> [Task]:
Don't copy the pictures; return every other part of the records exactly.

Start of Given records

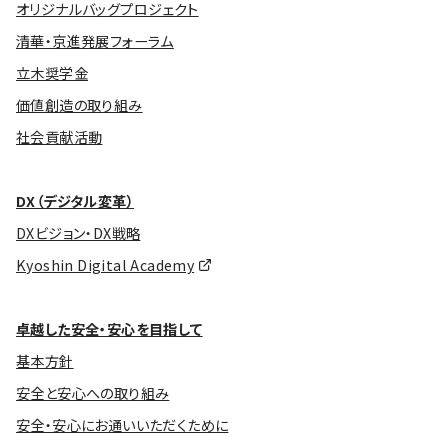
オリジナルバッグプロジェクト
清華・京進発展フォーラム
立木奨学金
価値創造の取り組み
社会貢献活動
DX（デジタル変革）
DXビジョン・DX戦略
Kyoshin Digital Academy
卓越した安全・安心を目指して
基本方針
安全と安心への取り組み
安全・安心にお通いいただくために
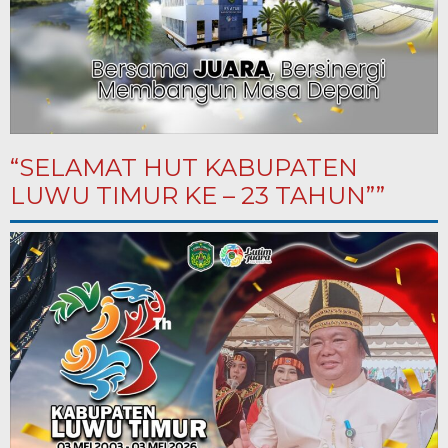
“SELAMAT HUT KABUPATEN
LUWU TIMUR KE – 23 TAHUN””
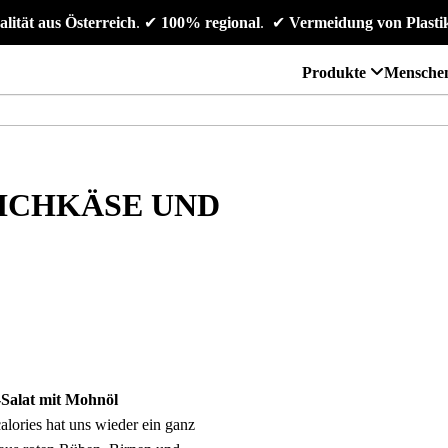
alität aus Österreich
. 
✔
 100% regional
. 
✔
 Vermeidung von Plasti
Produkte
Mensche
SICHKÄSE UND
-Salat mit Mohnöl
lories hat uns wieder ein ganz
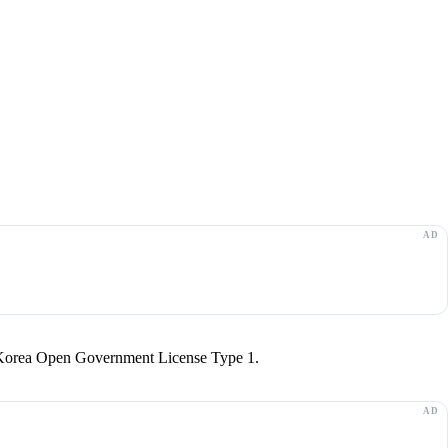
r Korea Open Government License Type 1.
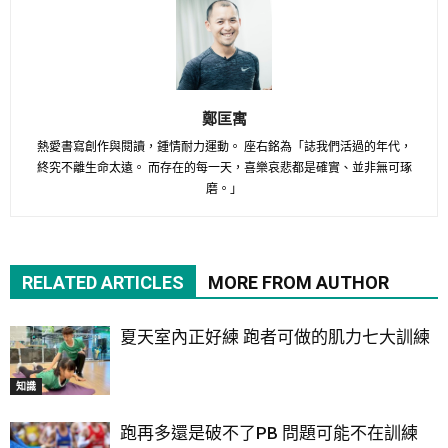
鄭匡寓
熱愛書寫創作與閱讀，鍾情耐力運動。 座右銘為「誌我們活過的年代，
終究不離生命太遠。 而存在的每一天，喜樂哀悲都是確實、並非無可琢
磨。」
RELATED ARTICLES
MORE FROM AUTHOR
夏天室內正好練 跑者可做的肌力七大訓練
知識
跑再多還是破不了PB 問題可能不在訓練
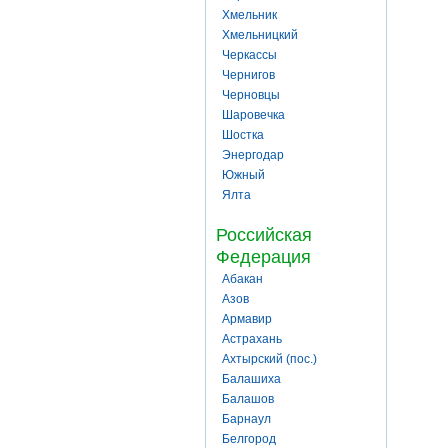
Хмельник
Хмельницкий
Черкассы
Чернигов
Черновцы
Шаровечка
Шостка
Энергодар
Южный
Ялта
Российская
Федерация
Абакан
Азов
Армавир
Астрахань
Ахтырский (пос.)
Балашиха
Балашов
Барнаул
Белгород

End of Given records

> [Completed exercise]:
オリジナルバッグプロジェクト
清華・京進発展フォーラム
立木奨学金
価値創造の取り組み
社会貢献活動
DX（デジタル変革）
DXビジョン・DX戦略
Kyoshin Digital Academy
卓越した安全・安心を目指して
基本方針
安全と安心への取り組み
安全・安心にお通いいただくために
“SELAMAT HUT KABUPATEN
LUWU TIMUR KE – 23 TAHUN””
alität aus Österreich
. 
✔
 100% regional
. 
✔
 Vermeidung von Plasti
Produkte
Mensche
SICHKÄSE UND
-Salat mit Mohnöl
lories hat uns wieder ein ganz
r Korea Open Government License Type 1.
鄭匡寓
熱愛書寫創作與閱讀，鍾情耐力運動。 座右銘為「誌我們活過的年代，
終究不離生命太遠。 而存在的每一天，喜樂哀悲都是確實、並非無可琢
磨。」
RELATED ARTICLES
MORE FROM AUTHOR
夏天室內正好練 跑者可做的肌力七大訓練
知識
跑再多還是破不了PB 問題可能不在訓練
Хмельник
Хмельницкий
Черкассы
Чернигов
Черновцы
Шаровечка
Шостка
Энергодар
Южный
Ялта
Российская
Федерация
Абакан
Азов
Армавир
Астрахань
Ахтырский (пос.)
Балашиха
Балашов
Барнаул
Белгород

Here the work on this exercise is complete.